== RECORDS

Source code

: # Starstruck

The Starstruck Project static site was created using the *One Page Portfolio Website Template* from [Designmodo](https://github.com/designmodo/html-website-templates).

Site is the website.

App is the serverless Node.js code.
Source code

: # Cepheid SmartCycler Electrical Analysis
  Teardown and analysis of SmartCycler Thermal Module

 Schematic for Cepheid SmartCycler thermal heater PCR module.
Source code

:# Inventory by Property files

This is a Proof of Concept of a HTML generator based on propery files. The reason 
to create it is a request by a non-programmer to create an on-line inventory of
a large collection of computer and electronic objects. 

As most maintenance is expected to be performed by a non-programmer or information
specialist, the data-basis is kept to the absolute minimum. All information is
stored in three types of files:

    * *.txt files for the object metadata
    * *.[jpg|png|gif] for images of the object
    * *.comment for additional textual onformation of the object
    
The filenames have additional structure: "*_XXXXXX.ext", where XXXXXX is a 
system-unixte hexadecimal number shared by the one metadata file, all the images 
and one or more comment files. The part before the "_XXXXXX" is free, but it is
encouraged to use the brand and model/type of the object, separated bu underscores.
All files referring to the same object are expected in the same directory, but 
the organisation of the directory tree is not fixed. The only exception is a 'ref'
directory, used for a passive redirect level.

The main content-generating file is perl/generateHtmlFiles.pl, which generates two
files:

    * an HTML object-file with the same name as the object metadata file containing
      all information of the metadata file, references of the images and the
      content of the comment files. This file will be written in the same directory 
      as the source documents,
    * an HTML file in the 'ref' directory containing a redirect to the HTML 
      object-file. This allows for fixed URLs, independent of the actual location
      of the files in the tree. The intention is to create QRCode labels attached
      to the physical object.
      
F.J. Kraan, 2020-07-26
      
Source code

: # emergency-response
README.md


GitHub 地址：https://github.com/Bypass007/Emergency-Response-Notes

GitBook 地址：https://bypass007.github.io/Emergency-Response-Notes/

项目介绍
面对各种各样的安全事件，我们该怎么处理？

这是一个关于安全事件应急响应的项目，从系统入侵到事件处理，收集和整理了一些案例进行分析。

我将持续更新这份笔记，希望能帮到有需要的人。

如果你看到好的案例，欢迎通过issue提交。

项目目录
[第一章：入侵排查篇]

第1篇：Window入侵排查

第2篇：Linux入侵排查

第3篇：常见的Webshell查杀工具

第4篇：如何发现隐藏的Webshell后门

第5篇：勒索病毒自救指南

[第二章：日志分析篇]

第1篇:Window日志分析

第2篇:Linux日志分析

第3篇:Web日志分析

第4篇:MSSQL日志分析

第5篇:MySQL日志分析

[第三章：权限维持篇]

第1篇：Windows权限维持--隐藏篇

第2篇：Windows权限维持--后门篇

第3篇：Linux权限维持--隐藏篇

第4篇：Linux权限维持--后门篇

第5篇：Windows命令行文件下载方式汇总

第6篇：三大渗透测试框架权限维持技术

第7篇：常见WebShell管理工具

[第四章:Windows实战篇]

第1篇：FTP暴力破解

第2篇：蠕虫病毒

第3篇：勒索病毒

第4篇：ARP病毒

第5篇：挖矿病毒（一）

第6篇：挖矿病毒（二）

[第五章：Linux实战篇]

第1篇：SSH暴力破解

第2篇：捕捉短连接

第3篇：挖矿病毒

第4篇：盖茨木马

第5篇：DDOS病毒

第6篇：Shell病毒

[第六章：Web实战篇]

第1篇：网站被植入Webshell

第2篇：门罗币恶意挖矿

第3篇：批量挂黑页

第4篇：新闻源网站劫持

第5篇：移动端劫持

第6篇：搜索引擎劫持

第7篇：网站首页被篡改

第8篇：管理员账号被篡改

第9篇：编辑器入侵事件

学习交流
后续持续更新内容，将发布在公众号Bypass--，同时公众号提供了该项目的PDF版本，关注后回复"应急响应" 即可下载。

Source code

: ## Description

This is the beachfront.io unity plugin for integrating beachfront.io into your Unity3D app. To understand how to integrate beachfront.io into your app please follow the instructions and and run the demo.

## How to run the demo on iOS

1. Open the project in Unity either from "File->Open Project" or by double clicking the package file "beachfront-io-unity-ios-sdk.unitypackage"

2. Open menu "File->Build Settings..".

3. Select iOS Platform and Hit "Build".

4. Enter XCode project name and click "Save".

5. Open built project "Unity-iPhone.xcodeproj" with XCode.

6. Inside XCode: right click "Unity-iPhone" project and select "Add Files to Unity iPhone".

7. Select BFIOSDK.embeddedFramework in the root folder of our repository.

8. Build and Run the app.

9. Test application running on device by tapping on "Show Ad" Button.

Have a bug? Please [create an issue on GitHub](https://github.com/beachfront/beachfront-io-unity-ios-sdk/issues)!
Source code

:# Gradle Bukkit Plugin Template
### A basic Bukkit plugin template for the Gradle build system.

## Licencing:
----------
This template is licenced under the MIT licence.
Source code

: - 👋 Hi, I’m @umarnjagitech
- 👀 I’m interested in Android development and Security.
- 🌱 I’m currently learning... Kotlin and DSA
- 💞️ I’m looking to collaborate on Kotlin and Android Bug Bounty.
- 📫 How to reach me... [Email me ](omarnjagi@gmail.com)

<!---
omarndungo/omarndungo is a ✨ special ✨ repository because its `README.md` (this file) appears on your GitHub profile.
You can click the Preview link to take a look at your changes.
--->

====

__REQUIREMENT__
Reproduce every one of the records above line for line, with no changes at all.

__ANSWER TO THE PROBLEM__
Source code

: # Starstruck

The Starstruck Project static site was created using the *One Page Portfolio Website Template* from [Designmodo](https://github.com/designmodo/html-website-templates).

Site is the website.

App is the serverless Node.js code.
Source code

: # Cepheid SmartCycler Electrical Analysis
  Teardown and analysis of SmartCycler Thermal Module

 Schematic for Cepheid SmartCycler thermal heater PCR module.
Source code

:# Inventory by Property files

This is a Proof of Concept of a HTML generator based on propery files. The reason 
to create it is a request by a non-programmer to create an on-line inventory of
a large collection of computer and electronic objects. 

As most maintenance is expected to be performed by a non-programmer or information
specialist, the data-basis is kept to the absolute minimum. All information is
stored in three types of files:

    * *.txt files for the object metadata
    * *.[jpg|png|gif] for images of the object
    * *.comment for additional textual onformation of the object
    
The filenames have additional structure: "*_XXXXXX.ext", where XXXXXX is a 
system-unixte hexadecimal number shared by the one metadata file, all the images 
and one or more comment files. The part before the "_XXXXXX" is free, but it is
encouraged to use the brand and model/type of the object, separated bu underscores.
All files referring to the same object are expected in the same directory, but 
the organisation of the directory tree is not fixed. The only exception is a 'ref'
directory, used for a passive redirect level.

The main content-generating file is perl/generateHtmlFiles.pl, which generates two
files:

    * an HTML object-file with the same name as the object metadata file containing
      all information of the metadata file, references of the images and the
      content of the comment files. This file will be written in the same directory 
      as the source documents,
    * an HTML file in the 'ref' directory containing a redirect to the HTML 
      object-file. This allows for fixed URLs, independent of the actual location
      of the files in the tree. The intention is to create QRCode labels attached
      to the physical object.
      
F.J. Kraan, 2020-07-26
      
Source code

: # emergency-response
README.md


GitHub 地址：https://github.com/Bypass007/Emergency-Response-Notes

GitBook 地址：https://bypass007.github.io/Emergency-Response-Notes/

项目介绍
面对各种各样的安全事件，我们该怎么处理？

这是一个关于安全事件应急响应的项目，从系统入侵到事件处理，收集和整理了一些案例进行分析。

我将持续更新这份笔记，希望能帮到有需要的人。

如果你看到好的案例，欢迎通过issue提交。

项目目录
[第一章：入侵排查篇]

第1篇：Window入侵排查

第2篇：Linux入侵排查

第3篇：常见的Webshell查杀工具

第4篇：如何发现隐藏的Webshell后门

第5篇：勒索病毒自救指南

[第二章：日志分析篇]

第1篇:Window日志分析

第2篇:Linux日志分析

第3篇:Web日志分析

第4篇:MSSQL日志分析

第5篇:MySQL日志分析

[第三章：权限维持篇]

第1篇：Windows权限维持--隐藏篇

第2篇：Windows权限维持--后门篇

第3篇：Linux权限维持--隐藏篇

第4篇：Linux权限维持--后门篇

第5篇：Windows命令行文件下载方式汇总

第6篇：三大渗透测试框架权限维持技术

第7篇：常见WebShell管理工具

[第四章:Windows实战篇]

第1篇：FTP暴力破解

第2篇：蠕虫病毒

第3篇：勒索病毒

第4篇：ARP病毒

第5篇：挖矿病毒（一）

第6篇：挖矿病毒（二）

[第五章：Linux实战篇]

第1篇：SSH暴力破解

第2篇：捕捉短连接

第3篇：挖矿病毒

第4篇：盖茨木马

第5篇：DDOS病毒

第6篇：Shell病毒

[第六章：Web实战篇]

第1篇：网站被植入Webshell

第2篇：门罗币恶意挖矿

第3篇：批量挂黑页

第4篇：新闻源网站劫持

第5篇：移动端劫持

第6篇：搜索引擎劫持

第7篇：网站首页被篡改

第8篇：管理员账号被篡改

第9篇：编辑器入侵事件

学习交流
后续持续更新内容，将发布在公众号Bypass--，同时公众号提供了该项目的PDF版本，关注后回复"应急响应" 即可下载。

Source code

: ## Description

This is the beachfront.io unity plugin for integrating beachfront.io into your Unity3D app. To understand how to integrate beachfront.io into your app please follow the instructions and and run the demo.

## How to run the demo on iOS

1. Open the project in Unity either from "File->Open Project" or by double clicking the package file "beachfront-io-unity-ios-sdk.unitypackage"

2. Open menu "File->Build Settings..".

3. Select iOS Platform and Hit "Build".

4. Enter XCode project name and click "Save".

5. Open built project "Unity-iPhone.xcodeproj" with XCode.

6. Inside XCode: right click "Unity-iPhone" project and select "Add Files to Unity iPhone".

7. Select BFIOSDK.embeddedFramework in the root folder of our repository.

8. Build and Run the app.

9. Test application running on device by tapping on "Show Ad" Button.

Have a bug? Please [create an issue on GitHub](https://github.com/beachfront/beachfront-io-unity-ios-sdk/issues)!
Source code

:# Gradle Bukkit Plugin Template
### A basic Bukkit plugin template for the Gradle build system.

## Licencing:
----------
This template is licenced under the MIT licence.
Source code

: - 👋 Hi, I’m @umarnjagitech
- 👀 I’m interested in Android development and Security.
- 🌱 I’m currently learning... Kotlin and DSA
- 💞️ I’m looking to collaborate on Kotlin and Android Bug Bounty.
- 📫 How to reach me... [Email me ](omarnjagi@gmail.com)

<!---
omarndungo/omarndungo is a ✨ special ✨ repository because its `README.md` (this file) appears on your GitHub profile.
You can click the Preview link to take a look at your changes.
--->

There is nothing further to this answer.